A lo largo de estos decenios nunca han faltado los que, guiados por la piedad o por la curiosidad, todos ellos mirándome directamente a los ojos por si de ellos brotaba algún signo de incomodidad o dolor, me han preguntado por mis sentimientos con respecto al secuestro y a sus autores. Nunca han sido tan abundantes los interrogantes como ahora, en los últimos tiempos, cuando Otegui figuraba como uno de los negociadores con Sánchez para facilitar la llegada de este a la Presidencia del Gobierno. Momentos en los que además Leire Iglesias publicaba en El Mundo una documentada y estremecedora serie sobre las andanzas delictivas del individuo en cuestión. La contestación ha sido inevitablemente diferente, más evasiva y corta de la habitual. Porque no me suponía ninguna alteración psicológica o emocional recordar lo que Otegui había hecho con mi persona. El relato debía tener en cuenta la constatación de una dura perspectiva: considerar con extremada preocupación la nueva y terrible realidad: el terrorista autor de mi secuestro se había convertido en uno de los firmes apoyos para que Sánchez culminara con sus aspiraciones de repetición presidencial.

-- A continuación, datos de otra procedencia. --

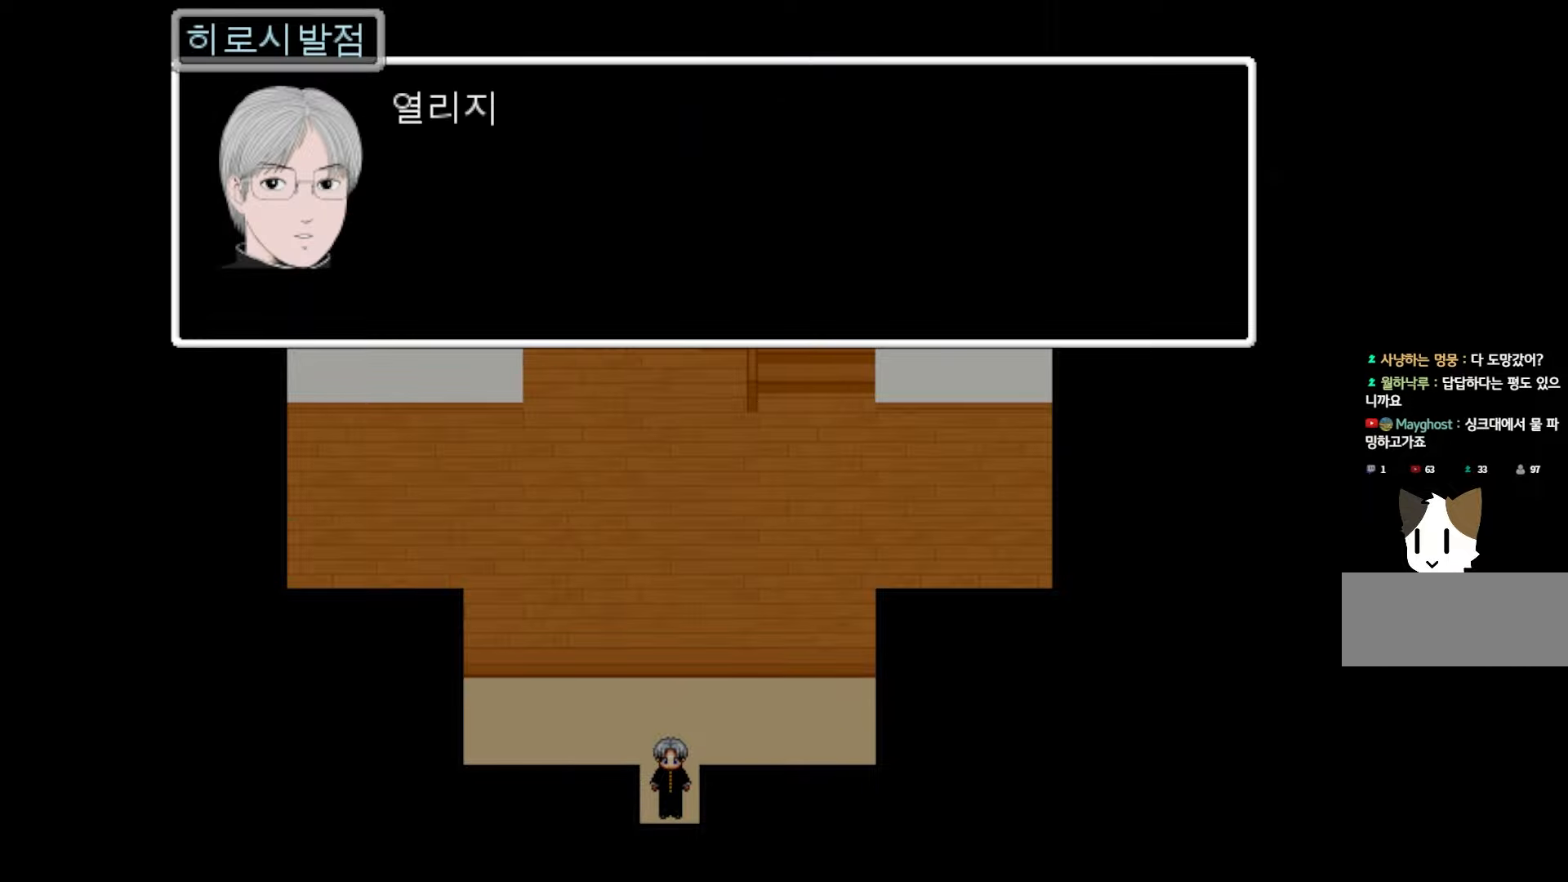
{"keys": [], "events": [[83, "space", "up"], [200, "space", "down"], [283, "space", "up"], [400, "space", "down"], [500, "space", "up"]]}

Si hace cuarenta y cuatro años alguien me hubiera anunciado que el secuestrador Arnaldo Otegui sería uno de los que condicionarían la política española tras sus acuerdos con el candidato socialista a la Presidencia del Gobierno, habría pensado que se trataba de una broma extraordinariamente pesada. Si el bromista hubiera añado que en realidad no se trataba solamente de Otegui sino también de otros delincuentes, como Junqueras y Puigdemont, y que en consecuencia el futuro del país que todavía se llamaba España estaría en las manos de los que tienen como objetivo destruirla, lo hubiera descartado como imposible «sueño de la (mala) razón». Claro que en aquel momento era inimaginable que alguien se sometiera a tal inconcebible tarea. Hoy lo hemos encontrado. Se llama Pedro Sánchez. Y es el secretario general del Partido Socialista Obrero Español.